A system that is less focused on ‘box ticking’ and instead embraces the practical, real-world experience of drivers in managing safety risks will better serve the industry, customers and the wider community.

  1. Jurisdictional inconsistencies in the enforcement of CoR and the HVNL

Bodies like the ALC and the ATA should lead efforts to ensure compliance authorities understand how consignors and consignees are managing risks – and recognise those efforts when it comes to enforcement.

  1. Executive level recognition of the importance of CoR will drive better safety

When a company’s leadership shows they ‘get it’, it drives cultural change throughout an organisation. The ALC and the ATA can play a role in helping executives understand that demonstrating compliance with their safety obligations is not just a legal requirement, but offers tangible business benefits.

  1. Statistics on heavy vehicle safety need to be presented more effectively

There is a tendency to assume the heavy vehicle is at fault in every incident. Industry should work with authorities to ensure that statistics present a more accurate picture, and develop strategies to ensure passenger vehicles share the road with heavy vehicles more safely.

  1. There needs to be far more honest conversation about mental health in the industry

Driving is a solitary activity that requires a lot of time away from homes and families.
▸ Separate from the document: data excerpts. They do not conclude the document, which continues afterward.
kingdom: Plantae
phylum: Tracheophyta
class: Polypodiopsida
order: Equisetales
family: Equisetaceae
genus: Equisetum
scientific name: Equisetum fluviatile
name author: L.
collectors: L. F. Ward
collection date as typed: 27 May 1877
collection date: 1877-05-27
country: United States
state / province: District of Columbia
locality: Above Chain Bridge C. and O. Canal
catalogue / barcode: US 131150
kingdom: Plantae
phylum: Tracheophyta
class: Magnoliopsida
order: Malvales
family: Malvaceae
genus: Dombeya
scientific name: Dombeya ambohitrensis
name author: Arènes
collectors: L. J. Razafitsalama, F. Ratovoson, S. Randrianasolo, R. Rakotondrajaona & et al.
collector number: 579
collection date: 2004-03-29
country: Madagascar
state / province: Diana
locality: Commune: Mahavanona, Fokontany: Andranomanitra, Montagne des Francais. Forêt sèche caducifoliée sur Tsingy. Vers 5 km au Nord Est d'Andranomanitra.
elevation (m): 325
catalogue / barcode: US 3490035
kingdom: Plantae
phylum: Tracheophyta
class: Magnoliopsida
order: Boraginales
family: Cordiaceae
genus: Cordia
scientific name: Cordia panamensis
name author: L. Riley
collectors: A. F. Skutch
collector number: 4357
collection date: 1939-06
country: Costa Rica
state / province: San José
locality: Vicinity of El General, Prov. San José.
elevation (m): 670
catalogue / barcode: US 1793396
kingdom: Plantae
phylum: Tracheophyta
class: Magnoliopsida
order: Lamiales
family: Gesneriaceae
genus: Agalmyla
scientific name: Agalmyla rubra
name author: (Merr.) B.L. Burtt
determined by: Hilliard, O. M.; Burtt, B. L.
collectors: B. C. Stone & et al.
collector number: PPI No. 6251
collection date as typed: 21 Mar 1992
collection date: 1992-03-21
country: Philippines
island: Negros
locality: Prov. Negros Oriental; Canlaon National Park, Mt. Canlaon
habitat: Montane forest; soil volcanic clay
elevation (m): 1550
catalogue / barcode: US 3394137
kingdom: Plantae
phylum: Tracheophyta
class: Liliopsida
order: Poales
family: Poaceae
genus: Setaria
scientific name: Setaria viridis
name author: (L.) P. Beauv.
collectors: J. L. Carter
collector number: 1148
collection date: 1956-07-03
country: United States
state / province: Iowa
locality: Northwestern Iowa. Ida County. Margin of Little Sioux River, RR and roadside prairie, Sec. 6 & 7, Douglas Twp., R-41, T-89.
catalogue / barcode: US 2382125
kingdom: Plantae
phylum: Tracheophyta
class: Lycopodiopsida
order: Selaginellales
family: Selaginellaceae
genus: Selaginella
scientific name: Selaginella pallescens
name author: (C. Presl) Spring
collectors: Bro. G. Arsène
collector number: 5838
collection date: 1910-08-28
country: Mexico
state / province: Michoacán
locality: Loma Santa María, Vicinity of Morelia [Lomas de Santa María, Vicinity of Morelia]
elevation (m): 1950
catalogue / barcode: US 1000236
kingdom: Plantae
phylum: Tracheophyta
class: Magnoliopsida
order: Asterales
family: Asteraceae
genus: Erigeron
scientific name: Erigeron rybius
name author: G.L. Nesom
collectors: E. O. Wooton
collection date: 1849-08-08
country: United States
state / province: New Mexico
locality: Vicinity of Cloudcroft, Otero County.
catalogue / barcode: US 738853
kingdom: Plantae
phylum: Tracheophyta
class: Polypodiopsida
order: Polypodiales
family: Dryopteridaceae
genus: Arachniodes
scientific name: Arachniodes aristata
Industry organisations need to work collaboratively on initiatives that remove the stigma around talking about mental health issues. Developing programs that enable the industry’s workforce to deal with mental health challenges effectively must be a top priority.

  1. Improving technology should be embraced by all in the effort to save lives on our roads

This includes promoting much greater uptake of telematics, in-vehicle cameras and the development of consistent data standards that will promote enhanced safety right though the supply chain, assist with business management and promote better infrastructure investment (including rest stops).

The ALC and the ATA said that it will work to promote the development of practical solutions to the challenges identified.